Where is Bethlehem for us? Where do we find Christ? What is our mission? These are not questions that yield easy answers or comfortable responses – for our mission teams here at St. James’s or for our mission and outreach efforts.
Bethlehem is as close as the homeless person who sleeps on our doorsteps or as far away as Honduras or Alaska or Africa . Bethlehem is found in Whitcomb court or the City Jail or the back alleys of our city or of a city half way round the world. Bethlehem is found in the crack houses just on the other side of Carytown, or in the eyes of children in the Sudan . The manger in which Christ lays is lined with the dirty blankets of a street person and the spent shells of teenage gangs emptying their guns and their hate as they prowl through project communities.
And distance? How do we measure distance?
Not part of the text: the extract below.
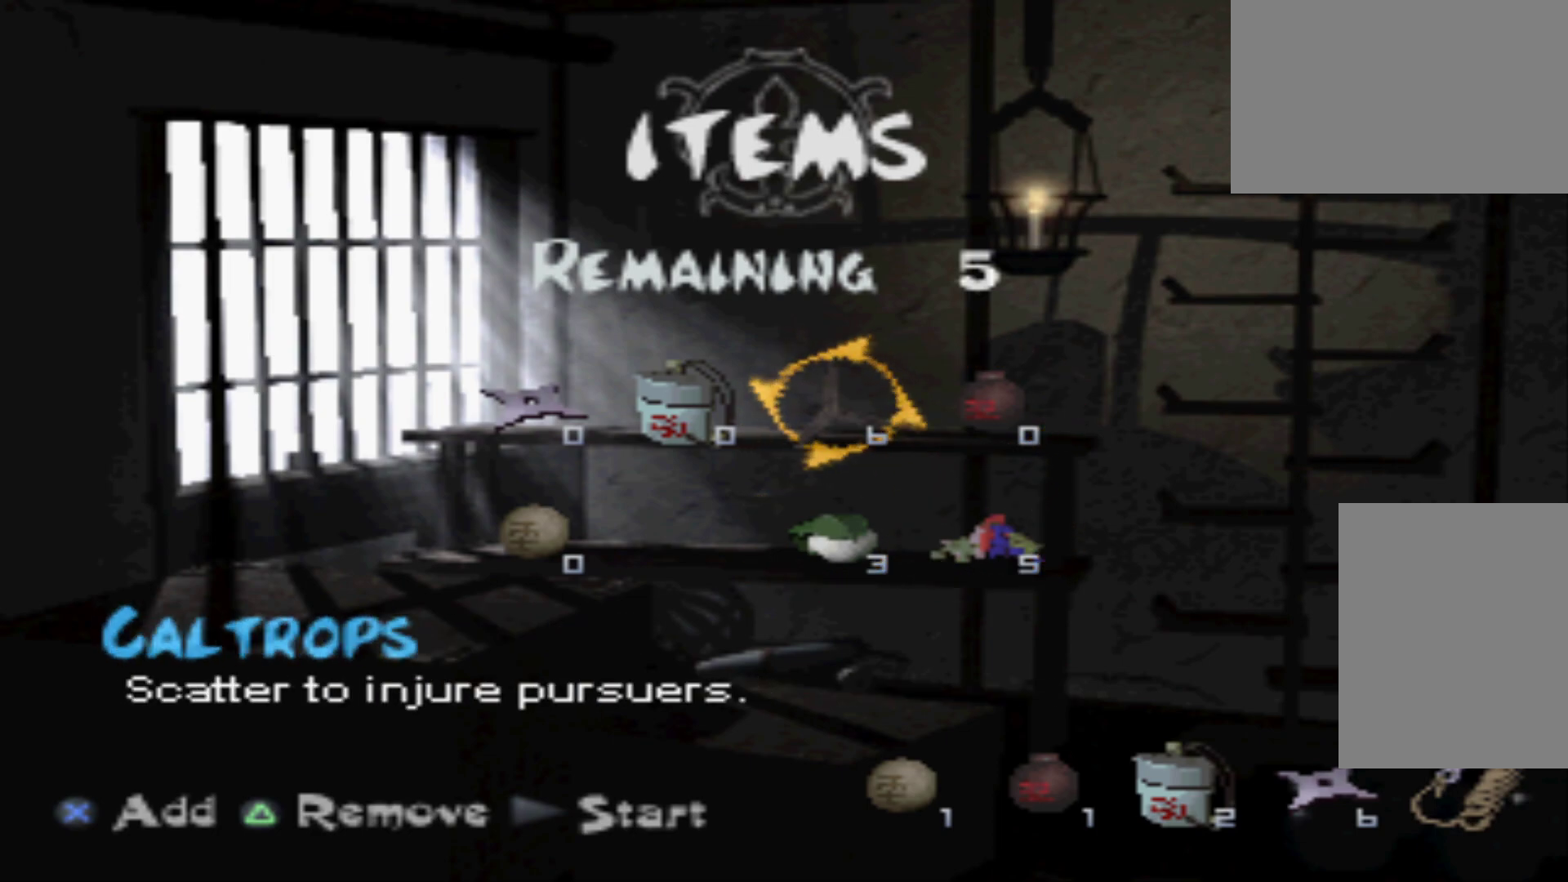
{"buttons": [], "events": []}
Sometimes a place half way around the world or in another hemisphere is easier to travel to than a prison thirty minutes away out River Road, or Whitcomb Court a couple of miles away, or the chair in Gibson Hall a few feet away beside a homeless guy who’s our CARITAS guest.
And paying homage to the Christ that is within the homeless, the sick, the diseased, the destitute, the abandoned, the angry, the violent, the stranger? Isn’t that the greatest challenge, but also the greatest call that Christ makes of us?
Three wealthy wise men traveled great distances to kneel before a poor, tiny, vulnerable baby and call him King. How do we, how can we kneel before a homeless street person in Gibson Hall, bow our heads and say, Christ, here am I. That’s the question!